Text shown below:

Five performances only from January 29 through February 1

If you love Broadway songs and Big Band music, you’re in for an amazing time with “Big Band Broadway,” starring Tony Award winner Debbie Gravitte at the Westport Country Playhouse for five performances from January 29 through February 1. Gravitte will perform with a six-piece band of piano, bass, drums, reeds, trumpet, and trombone that brings the best of both worlds – Big Band music and show tunes – under one roof as part of the “Broadway Scores at the Playhouse Series.”
Born and raised in Los Angeles, Gravitte always wanted to be a Broadway star. While still in California, she performed in Annie Get Your Gun, directed by the legendary Gower Champion. Things moved fast from there. She met the performer James Mitchell who introduced her to her first agent. “Eight months later, I got They’re Playing Our Song,” she says. Her agent recognized her special talent immediately. “I was never going to be an ingenue. I was then what I am now.”
Gravitte started dance lessons at the age of four with “Miss Kay” in Los Angeles. “I was very loud and charismatic, but I didn’t necessarily know how to sing properly, but I got most of the leads in High School where I shouted my way through the classics of musical theatre.” She found a voice teacher, who “saved my life.” She formally trained at Los Angeles City College and Theatre Academy, at that time the best theater school in the area. “I learned so, so much,” she recalls. “I got to do everything there from acting and singing to sets and lights!.” Just 18 months later, she started working. “When I got to New York, I found a great acting class and a new voice teacher.” She continued to take classes, including voice lessons to this day, because you need everything in your quiver when you want to be on Broadway. “When people come to New York, you’re either unbelievably talented, have chutzpah, [and] have connections – or hopefully all of it at once.”
There’s no denying Gravitte’s exceptional talent. She performed in many high-octane productions including Red, Hot and Blue (Goodspeed Opera House), Blues in the Night, Perfectly Frank, Zorba, Ain’t Broadway Grand?, Chicago, and Les Misérables. She performed in London in Jerry Herman’s Mack and Mabel at the Drury Lane Theatre. She was in the West Coast premiere of The Goodbye Girl, Love Life (in Philadelphia), Fiddler on the Roof with the Lyric Opera of Chicago, and in New York City Center’s Encores! productions of The Boys from Syracuse, Tenderloin, and Carnival. She has performed in numerous concerts including with the National Symphony, Boston Pops, and more than 200 symphony orchestras in Atlanta, Pittsburgh, Utah Symphony, St. Louis, Houston, San Diego, London, Birmingham, Aalorg, Stockholm, Gotesborg, Munich, and Jerusalem. She also performed with the Royal Scottish National Orchestra, and National Symphonica of Brazil.
Big Band Broadway is currently the perfect show for her. “Broadway has always been my first love, and a very close second is big band music,” Gravitte said. “I wanted to wed the two together, so voilà...Big Band Broadway!” Gravitte loves all kinds of music, but she is fond of Big Band music because of the “time and innocence” it evoked. “Most of it came out of World War ll,” she notes. “There was something about it. Pure entertainment took people away from what they were feeling.” She adds, “At Westport I hope that’s what they come out with: the feeling of being entertained.”

End of Text shown.
Stored data below:

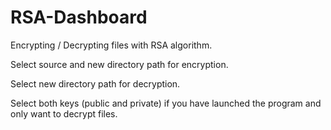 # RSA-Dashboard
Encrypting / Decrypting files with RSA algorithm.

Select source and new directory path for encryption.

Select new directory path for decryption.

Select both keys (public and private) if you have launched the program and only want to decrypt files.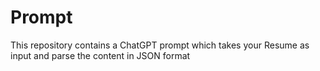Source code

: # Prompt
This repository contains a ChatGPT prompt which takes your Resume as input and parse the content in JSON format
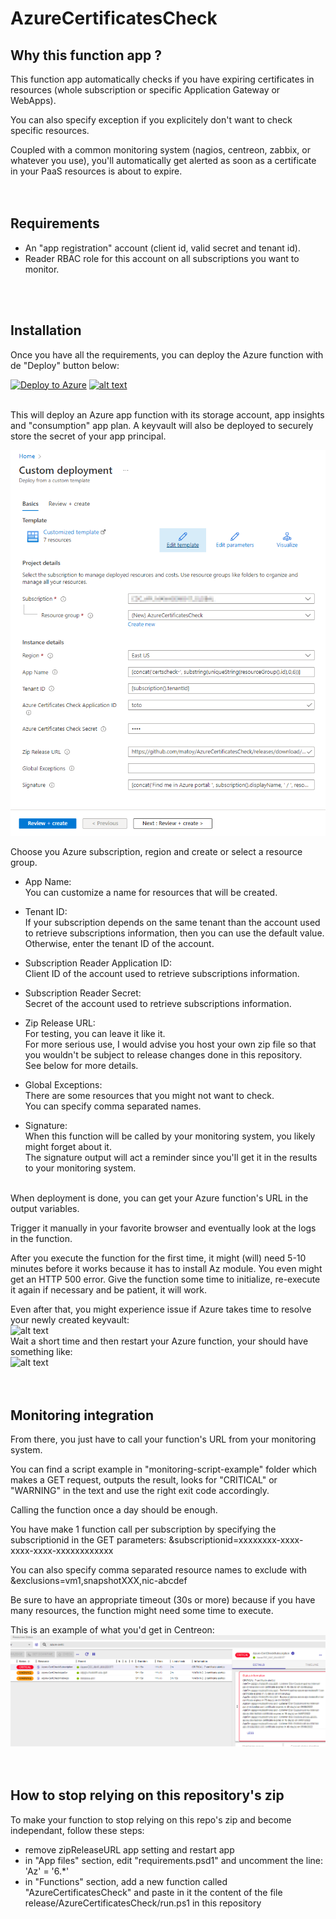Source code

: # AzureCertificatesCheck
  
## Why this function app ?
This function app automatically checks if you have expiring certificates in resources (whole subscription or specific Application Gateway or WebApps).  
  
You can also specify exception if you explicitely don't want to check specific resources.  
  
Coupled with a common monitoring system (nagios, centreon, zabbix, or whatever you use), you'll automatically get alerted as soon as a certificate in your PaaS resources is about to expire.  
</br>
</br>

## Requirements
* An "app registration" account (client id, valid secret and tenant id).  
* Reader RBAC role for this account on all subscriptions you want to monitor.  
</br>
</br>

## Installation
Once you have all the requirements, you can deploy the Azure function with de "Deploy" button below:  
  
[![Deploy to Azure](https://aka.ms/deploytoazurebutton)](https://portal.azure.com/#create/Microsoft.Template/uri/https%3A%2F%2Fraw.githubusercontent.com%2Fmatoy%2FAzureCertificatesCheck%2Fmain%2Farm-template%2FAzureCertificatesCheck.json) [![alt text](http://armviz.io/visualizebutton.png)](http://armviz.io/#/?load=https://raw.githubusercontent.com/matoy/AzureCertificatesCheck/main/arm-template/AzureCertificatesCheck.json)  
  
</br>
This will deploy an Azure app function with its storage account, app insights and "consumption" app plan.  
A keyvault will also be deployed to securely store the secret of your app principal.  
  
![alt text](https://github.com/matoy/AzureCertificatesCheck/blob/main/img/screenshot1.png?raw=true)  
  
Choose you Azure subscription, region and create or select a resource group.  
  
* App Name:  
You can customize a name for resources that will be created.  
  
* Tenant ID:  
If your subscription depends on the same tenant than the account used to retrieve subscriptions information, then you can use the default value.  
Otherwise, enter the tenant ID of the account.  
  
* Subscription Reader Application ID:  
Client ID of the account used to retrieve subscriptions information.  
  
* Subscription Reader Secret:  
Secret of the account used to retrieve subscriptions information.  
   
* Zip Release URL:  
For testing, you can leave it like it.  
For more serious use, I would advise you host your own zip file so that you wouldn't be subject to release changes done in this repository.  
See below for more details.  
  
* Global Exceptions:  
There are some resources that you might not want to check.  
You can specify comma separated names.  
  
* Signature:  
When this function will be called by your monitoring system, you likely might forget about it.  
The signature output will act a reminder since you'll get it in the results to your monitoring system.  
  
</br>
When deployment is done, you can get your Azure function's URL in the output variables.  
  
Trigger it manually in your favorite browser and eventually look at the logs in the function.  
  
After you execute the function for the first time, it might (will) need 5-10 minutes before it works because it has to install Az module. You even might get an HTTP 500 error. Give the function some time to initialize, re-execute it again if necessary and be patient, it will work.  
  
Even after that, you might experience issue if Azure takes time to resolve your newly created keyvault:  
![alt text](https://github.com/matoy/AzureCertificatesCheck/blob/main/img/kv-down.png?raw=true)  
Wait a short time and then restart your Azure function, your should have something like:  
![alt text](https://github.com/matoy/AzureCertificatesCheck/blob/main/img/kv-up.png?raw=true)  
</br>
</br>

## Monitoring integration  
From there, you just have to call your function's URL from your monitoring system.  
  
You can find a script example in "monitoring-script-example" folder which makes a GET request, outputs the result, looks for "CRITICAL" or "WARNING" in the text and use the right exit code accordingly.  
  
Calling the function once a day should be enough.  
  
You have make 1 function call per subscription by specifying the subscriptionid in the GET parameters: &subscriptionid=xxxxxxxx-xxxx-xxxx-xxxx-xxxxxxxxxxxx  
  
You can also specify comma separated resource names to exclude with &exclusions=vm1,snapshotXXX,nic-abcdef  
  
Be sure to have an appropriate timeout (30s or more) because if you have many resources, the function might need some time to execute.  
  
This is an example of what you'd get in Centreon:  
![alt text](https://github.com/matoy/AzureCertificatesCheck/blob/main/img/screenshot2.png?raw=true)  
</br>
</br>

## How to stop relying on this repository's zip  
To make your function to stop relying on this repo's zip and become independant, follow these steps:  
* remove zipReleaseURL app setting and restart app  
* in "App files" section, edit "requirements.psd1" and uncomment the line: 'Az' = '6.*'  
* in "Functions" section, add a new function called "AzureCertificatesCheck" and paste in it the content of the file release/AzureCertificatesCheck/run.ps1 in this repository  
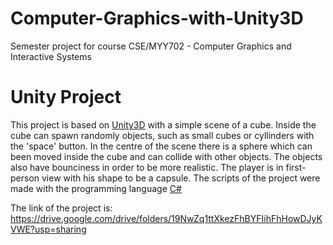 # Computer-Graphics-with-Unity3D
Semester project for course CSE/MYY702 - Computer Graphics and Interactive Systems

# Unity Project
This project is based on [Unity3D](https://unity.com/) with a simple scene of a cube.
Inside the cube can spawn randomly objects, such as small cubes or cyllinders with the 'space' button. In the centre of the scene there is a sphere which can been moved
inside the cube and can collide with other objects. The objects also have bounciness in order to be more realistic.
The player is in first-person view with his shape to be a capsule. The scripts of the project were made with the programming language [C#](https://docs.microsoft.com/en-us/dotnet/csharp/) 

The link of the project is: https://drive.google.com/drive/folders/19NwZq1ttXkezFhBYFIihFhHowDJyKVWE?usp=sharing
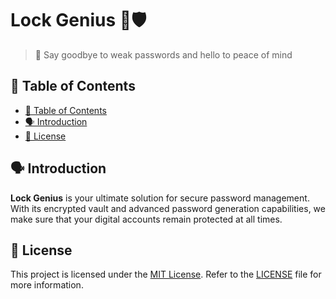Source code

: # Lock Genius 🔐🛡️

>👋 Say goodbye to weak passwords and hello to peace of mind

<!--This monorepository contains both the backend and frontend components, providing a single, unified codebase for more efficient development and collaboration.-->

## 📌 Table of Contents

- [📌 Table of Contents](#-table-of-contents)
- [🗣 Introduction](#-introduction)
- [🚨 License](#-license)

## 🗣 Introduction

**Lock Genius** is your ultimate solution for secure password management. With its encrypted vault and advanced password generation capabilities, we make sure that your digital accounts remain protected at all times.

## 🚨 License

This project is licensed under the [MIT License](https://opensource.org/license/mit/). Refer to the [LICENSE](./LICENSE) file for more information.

End of Stored data.

[Questions on the material]
A. Using the article on Debbie Gravitte, decide whether each statement agrees with it and answer yes or no, quoting the words that settle it: (i) Gravitte performs with a six-piece band in "Big Band Broadway." (ii) Gravitte began dance lessons at the age of six. (iii) Gravitte appeared in Mack and Mabel in London.
B. Write the next part of the article on Debbie Gravitte, starting right after its final sentence.

[Numbered responses]
A.
(i) Yes: "Gravitte will perform with a six-piece band of piano, bass, drums, reeds, trumpet, and trombone"
(ii) No: "Gravitte started dance lessons at the age of four with “Miss Kay” in Los Angeles."
(iii) Yes: "She performed in London in Jerry Herman’s Mack and Mabel at the Drury Lane Theatre."

B.
Gravitte has been around long enough to know what it takes to be a performer when she started and now. There was always a lot of work to do for an aspiring Broadway, but it was different then, Gravitte notes. When she started in show business, performers had to go out to get the trades every week to see what casting directors were hiring. “Now you can find who the casting director’s cousin is” on the Internet, she notes. “It’s almost too much information, so it’s just different.”
The most valuable lesson Gravitte learned in her career is balance. She started her singing tours for a better work/life balance with her husband Beau Gravitte and their three children. “I have an incredible family,” she says, but now that the kids are grown, “I am so ready to go back to musical theater. I’m just waiting for the phone call.” She has twins, Sam, an actor, singer and writer, and Ellie, a filmmaker about to direct a feature she wrote. Her older son, Charlie, is training to be a professional fire fighter. She always encouraged them to “have a life, go to school, play sports, and have relationships!”
What advice would Gravitte give to performers who are just starting out today? In addition to singing, acting, and dancing skills, they need “a lot of humor, a bit of pixie dust and patience,” she says. It’s important to know “There are thousands of people just like you and there’s only one of you. Someone told me that years ago. When you walk into an audition, and you’re not hired,” it’s because “they wanted a different version, but “Make YOU the best version…”.
This will be the first time Gravitte will be performing at the Westport Country Playhouse, but she has produced shows through her company group5productions (www.group5productions.com), two of which played at the Playhouse. Big Band Broadway will have five performances from January 29 through February 1 at the Westport Country Playhouse, 25 Powers Court in Westport. Thursday’s opening night performance will be followed by a post-show party with cast, crew, and the creative team. Tickets are $45, $55, and $65. The concert is recommended for age 7 and up and is family friendly. For full details, visit: https://www.westportplayhouse.org/show/big-band-broadway/. (203) 227-4177.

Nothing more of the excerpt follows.